Department of General Surgery, Haydarpasa Numune Training and Research Hospital, Istanbul, Turkey.
Niger J Clin Pract. 2021 Sep;24(9):1277-1282. doi: 10.4103/njcp.njcp_387_20.
Fournier's Gangrene (FG) is the necrotizing fasciitis of the perineal region.
To compare the effectiveness of debridement alone and debridement with vacuum-assisted closure in the treatment of Fournier's gangrene.
Twenty-two patients operated for FG were analyzed retrospectively. Debridement-only and debridement + VAC treatment groups were compared in terms of age, gender, predisposing factors, comorbid diseases, intensive care unit and hospital stay durations, laboratory results, septic shock, treatment methods, Fournier' gangrene severity index (FGSI) and mortality.
The M/F ratio was 13/9. There were 10 and 12 patients in debridement-only and debridement + VAC groups, respectively. Ten patients (45.5%) were admitted to intensive care unit, 8 (36.4%) needed colostomy and 7 (31.9%) developed septic shock, respectively. The mortality rate was 27.3%. There was no significant difference in terms of age, gender, laboratory parameters, number of debridement, length of stay in intensive care unit and hospital, shock duration, and mortality (P > 0.05). The FGSI scores also did not show any difference between the groups which showed that the severity of the disease in both groups are similar.

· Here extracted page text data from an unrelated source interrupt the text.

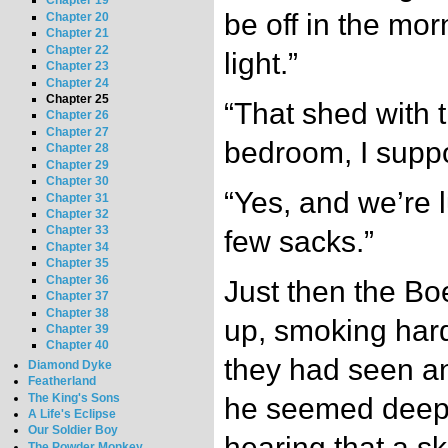
Chapter 19
be off in the mor
Chapter 20
Chapter 21
Chapter 22
light.”
Chapter 23
Chapter 24
Chapter 25
“That shed with t
Chapter 26
Chapter 27
bedroom, I supp
Chapter 28
Chapter 29
Chapter 30
“Yes, and we’re l
Chapter 31
Chapter 32
Chapter 33
few sacks.”
Chapter 34
Chapter 35
Chapter 36
Just then the Bo
Chapter 37
Chapter 38
up, smoking hard
Chapter 39
Chapter 40
they had seen an
Diamond Dyke
Featherland
The King's Sons
he seemed deepl
A Life's Eclipse
Our Soldier Boy
hearing that a s
The Powder Monkey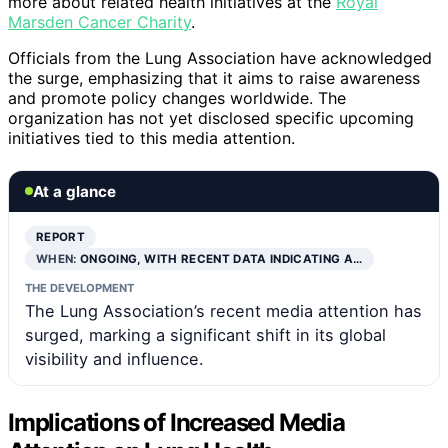
more about related health initiatives at the
Royal
Marsden Cancer Charity
.
Officials from the Lung Association have acknowledged
the surge, emphasizing that it aims to raise awareness
and promote policy changes worldwide. The
organization has not yet disclosed specific upcoming
initiatives tied to this media attention.
At a glance
REPORT
WHEN:
ONGOING, WITH RECENT DATA INDICATING A…
THE DEVELOPMENT
The Lung Association’s recent media attention has
surged, marking a significant shift in its global
visibility and influence.
Implications of Increased Media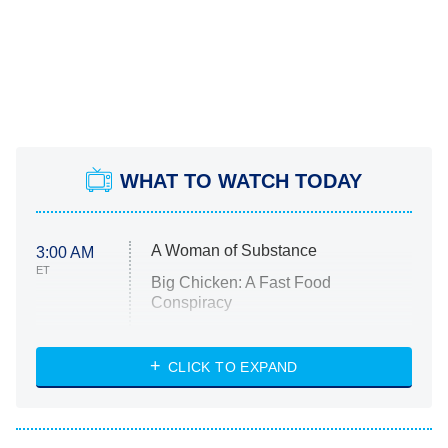
WHAT TO WATCH TODAY
A Woman of Substance
3:00 AM
ET
Big Chicken: A Fast Food
Conspiracy
The Challenge
Diarra From Detroit
CLICK TO EXPAND
The Hardacres
Let's Marry Harry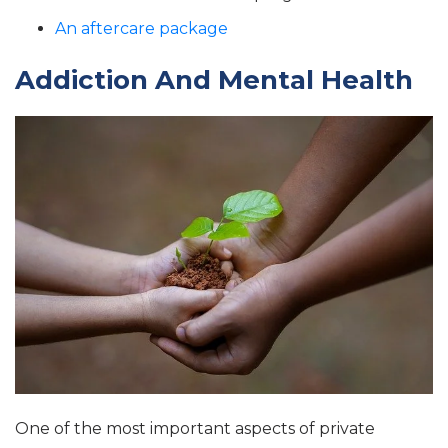
An aftercare package
Addiction And Mental Health
One of the most important aspects of private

The VAC treatment was found not to provide a statistically significant benefit on mortality. Early and adequate debridement and antibiotic are still the most important factors in the treatment of FG and to reduce mortality.
Fournier 坏疽(FG)是会阴部的坏死性筋膜炎。
比较单纯清创术和清创术联合负压创面治疗技术(VAC)治疗 Fournier 坏疽的疗效。

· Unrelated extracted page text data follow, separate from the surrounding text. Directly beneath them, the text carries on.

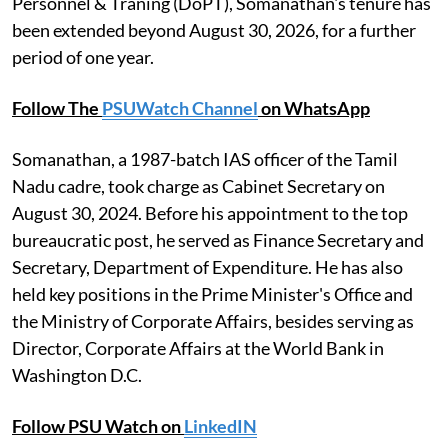
Personnel & Traning (DoPT), Somanathan's tenure has
been extended beyond August 30, 2026, for a further
period of one year.
Follow The
PSUWatch Channel
on WhatsApp
Somanathan, a 1987-batch IAS officer of the Tamil
Nadu cadre, took charge as Cabinet Secretary on
August 30, 2024. Before his appointment to the top
bureaucratic post, he served as Finance Secretary and
Secretary, Department of Expenditure. He has also
held key positions in the Prime Minister's Office and
the Ministry of Corporate Affairs, besides serving as
Director, Corporate Affairs at the World Bank in
Washington D.C.
Follow PSU Watch on
LinkedIN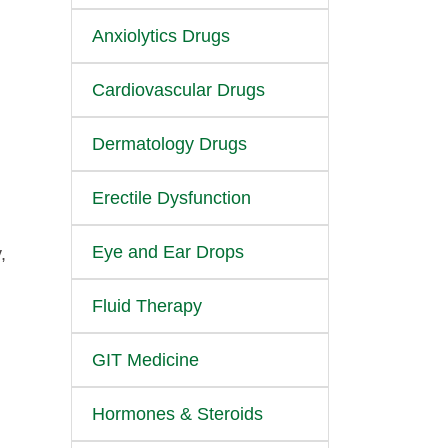
Anxiolytics Drugs
Cardiovascular Drugs
Dermatology Drugs
n
Erectile Dysfunction
Eye and Ear Drops
,
Fluid Therapy
GIT Medicine
Hormones & Steroids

回顾性分析 22 例行 FG 手术的患者。比较单纯清创术组和清创术+VAC 治疗组的年龄、性别、易患因素、合并症、重症监护病房和住院时间、实验室结果、感染性休克、治疗方法、Fournier 坏疽严重指数(FGSI)和死亡率。
男女比例为 13/9。单纯清创术组和清创术+VAC 治疗组分别有 10 例和 12 例患者。10 例(45.5%)患者入住重症监护病房,8 例(36.4%)患者需要结肠造口术,7 例(31.9%)患者发生感染性休克。死亡率为 27.3%。两组在年龄、性别、实验室参数、清创次数、重症监护病房和住院时间、休克持续时间和死亡率方面无显著差异(P>0.05)。两组的 FGSI 评分也无差异,表明两组疾病的严重程度相似。
VAC 治疗并未显著降低死亡率。早期充分清创和使用抗生素仍然是治疗 FG 和降低死亡率的最重要因素。